Problem description → Would you return the listing exactly as written, apart from its pictures?

Data →
________________

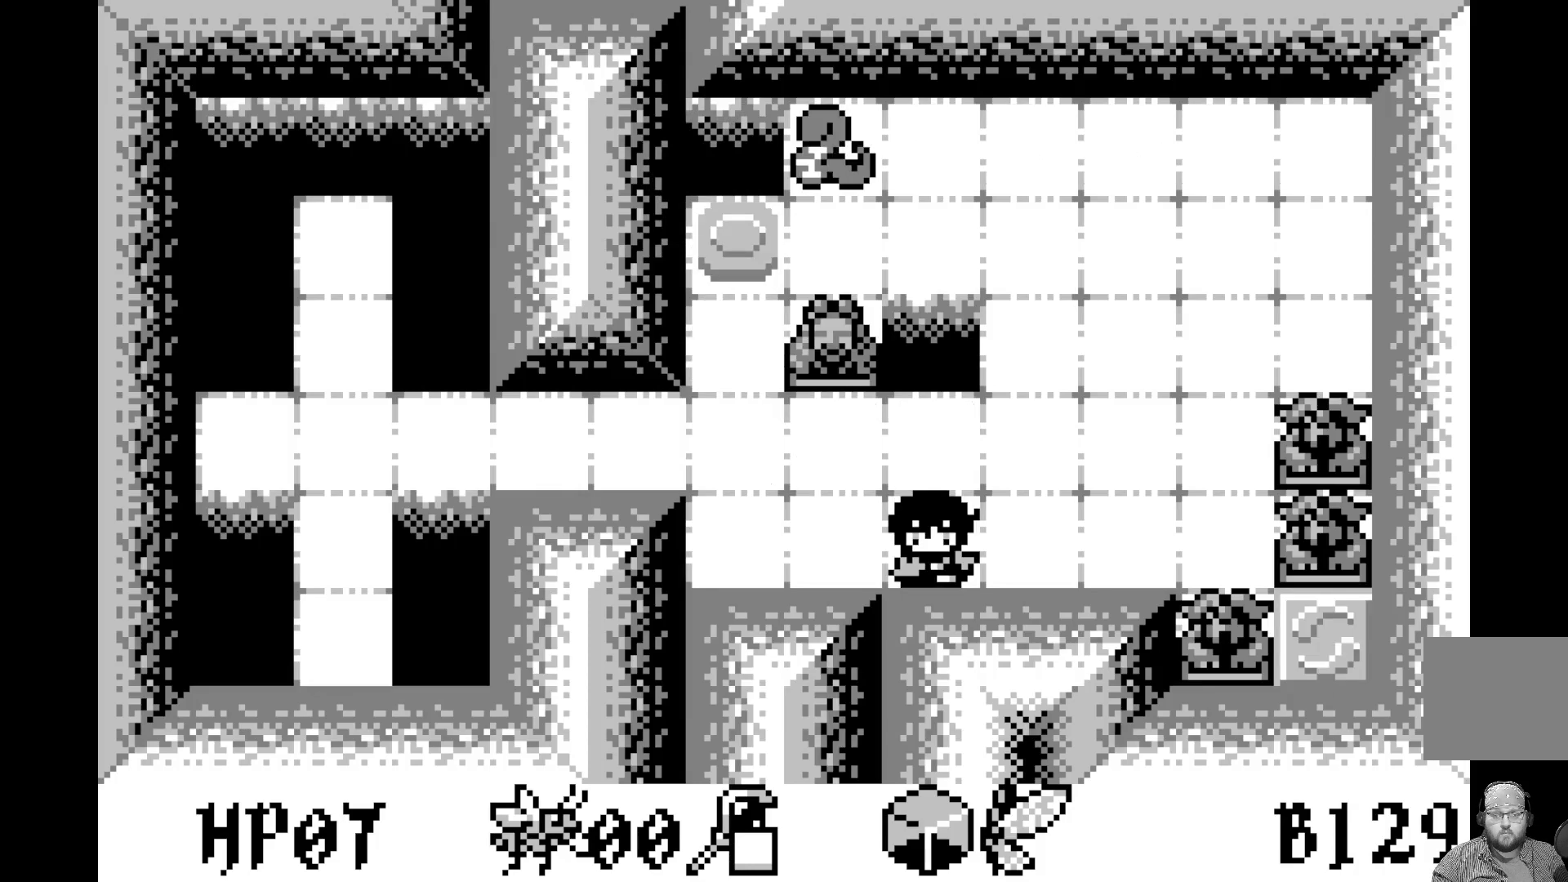
{"buttons": [], "left_stick": "center", "events": [[83, "DPAD_UP", "down"], [150, "DPAD_UP", "up"], [200, "A", "down"], [383, "A", "up"]]}
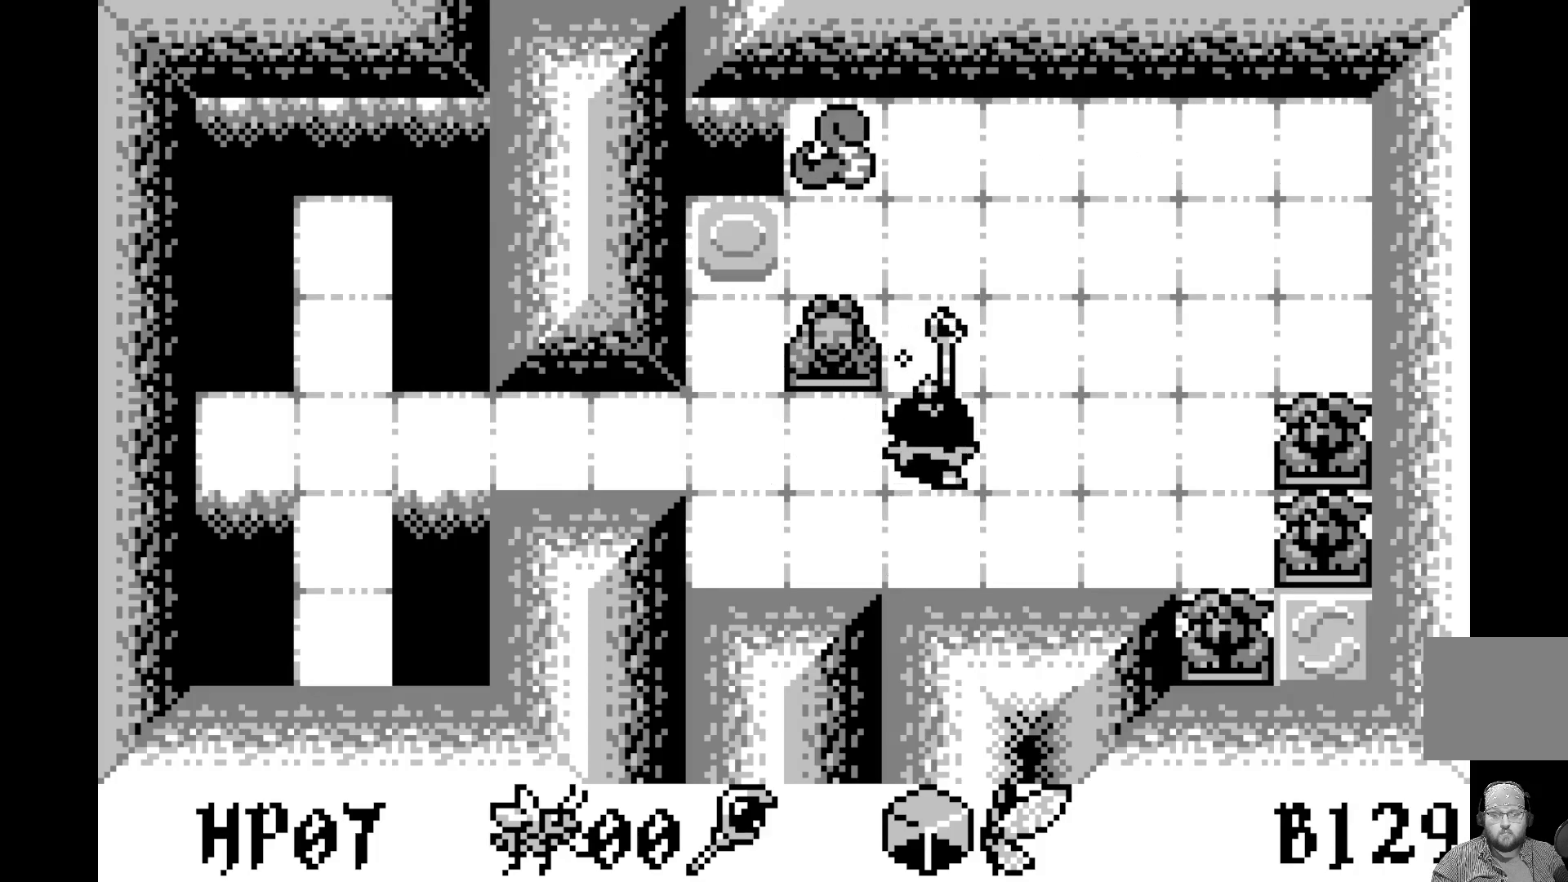
{"buttons": ["DPAD_UP"], "left_stick": "center", "events": [[117, "DPAD_LEFT", "down"], [200, "DPAD_LEFT", "up"], [283, "DPAD_LEFT", "down"], [367, "DPAD_LEFT", "up"], [483, "DPAD_UP", "down"]]}
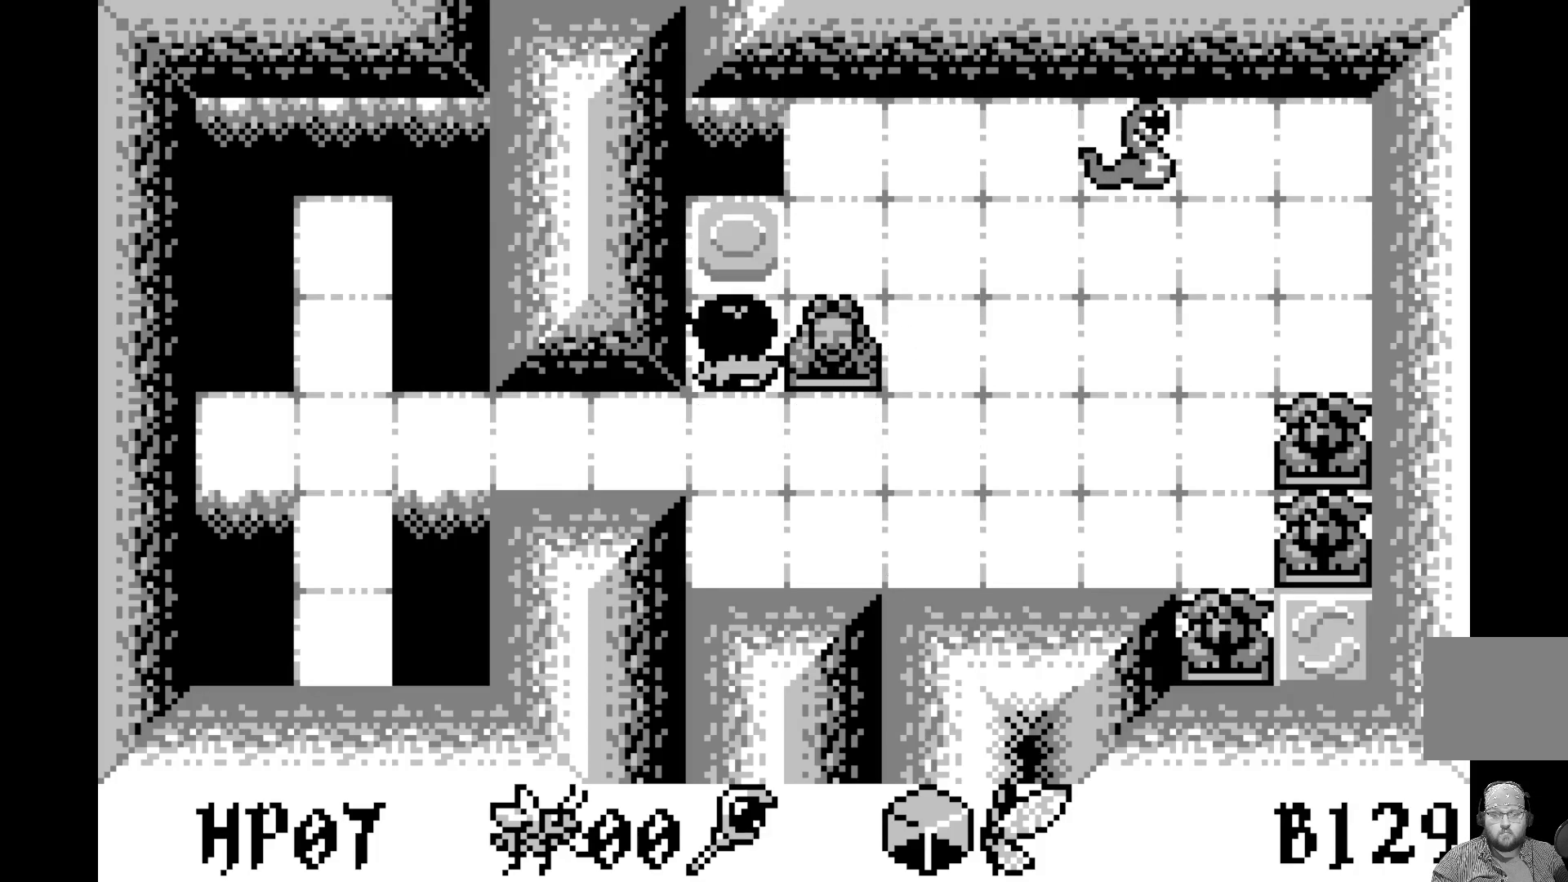
{"buttons": ["A"], "left_stick": "center", "events": [[83, "DPAD_UP", "up"], [383, "A", "down"]]}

________________

Result for this exercise →
{"buttons": [], "left_stick": "center", "events": [[83, "DPAD_UP", "down"], [150, "DPAD_UP", "up"], [200, "A", "down"], [383, "A", "up"]]}
{"buttons": ["DPAD_UP"], "left_stick": "center", "events": [[117, "DPAD_LEFT", "down"], [200, "DPAD_LEFT", "up"], [283, "DPAD_LEFT", "down"], [367, "DPAD_LEFT", "up"], [483, "DPAD_UP", "down"]]}
{"buttons": ["A"], "left_stick": "center", "events": [[83, "DPAD_UP", "up"], [383, "A", "down"]]}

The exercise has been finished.